### Study material
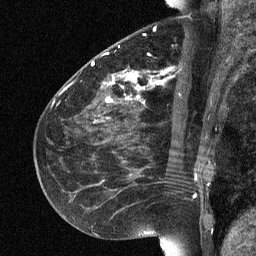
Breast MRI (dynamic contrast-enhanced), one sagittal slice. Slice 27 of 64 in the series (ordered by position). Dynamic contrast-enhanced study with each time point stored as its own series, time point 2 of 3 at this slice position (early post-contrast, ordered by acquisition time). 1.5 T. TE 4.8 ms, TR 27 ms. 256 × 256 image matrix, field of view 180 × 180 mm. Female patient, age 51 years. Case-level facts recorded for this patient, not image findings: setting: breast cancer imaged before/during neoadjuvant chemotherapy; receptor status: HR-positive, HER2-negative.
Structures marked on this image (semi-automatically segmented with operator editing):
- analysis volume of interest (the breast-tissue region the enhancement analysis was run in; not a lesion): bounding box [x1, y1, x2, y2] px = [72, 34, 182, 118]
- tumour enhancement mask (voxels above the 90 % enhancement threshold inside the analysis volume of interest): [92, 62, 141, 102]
* * *
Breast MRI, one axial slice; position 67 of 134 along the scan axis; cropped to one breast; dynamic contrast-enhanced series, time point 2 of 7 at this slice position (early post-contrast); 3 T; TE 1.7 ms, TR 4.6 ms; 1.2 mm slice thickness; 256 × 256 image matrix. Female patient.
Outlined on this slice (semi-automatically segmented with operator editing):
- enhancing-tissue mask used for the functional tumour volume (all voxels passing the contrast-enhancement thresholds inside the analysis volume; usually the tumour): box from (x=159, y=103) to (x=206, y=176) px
...
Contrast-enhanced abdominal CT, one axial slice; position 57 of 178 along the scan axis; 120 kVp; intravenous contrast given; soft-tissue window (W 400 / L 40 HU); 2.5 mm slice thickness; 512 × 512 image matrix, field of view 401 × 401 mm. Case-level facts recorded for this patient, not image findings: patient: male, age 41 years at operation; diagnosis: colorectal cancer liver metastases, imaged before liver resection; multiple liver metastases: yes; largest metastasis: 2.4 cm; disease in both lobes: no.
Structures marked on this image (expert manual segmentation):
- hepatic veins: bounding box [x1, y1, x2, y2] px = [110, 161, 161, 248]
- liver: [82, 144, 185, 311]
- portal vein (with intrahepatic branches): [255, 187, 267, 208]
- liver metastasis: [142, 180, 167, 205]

### Work instructions
Start with the line above that contains "- hepatic veins: bounding" and stop after the line that contains "- liver metastasis: [142, 180, 167, 205]". Output those lines exactly, and only those.

### Result of this exercise
- hepatic veins: bounding box [x1, y1, x2, y2] px = [110, 161, 161, 248]
- liver: [82, 144, 185, 311]
- portal vein (with intrahepatic branches): [255, 187, 267, 208]
- liver metastasis: [142, 180, 167, 205]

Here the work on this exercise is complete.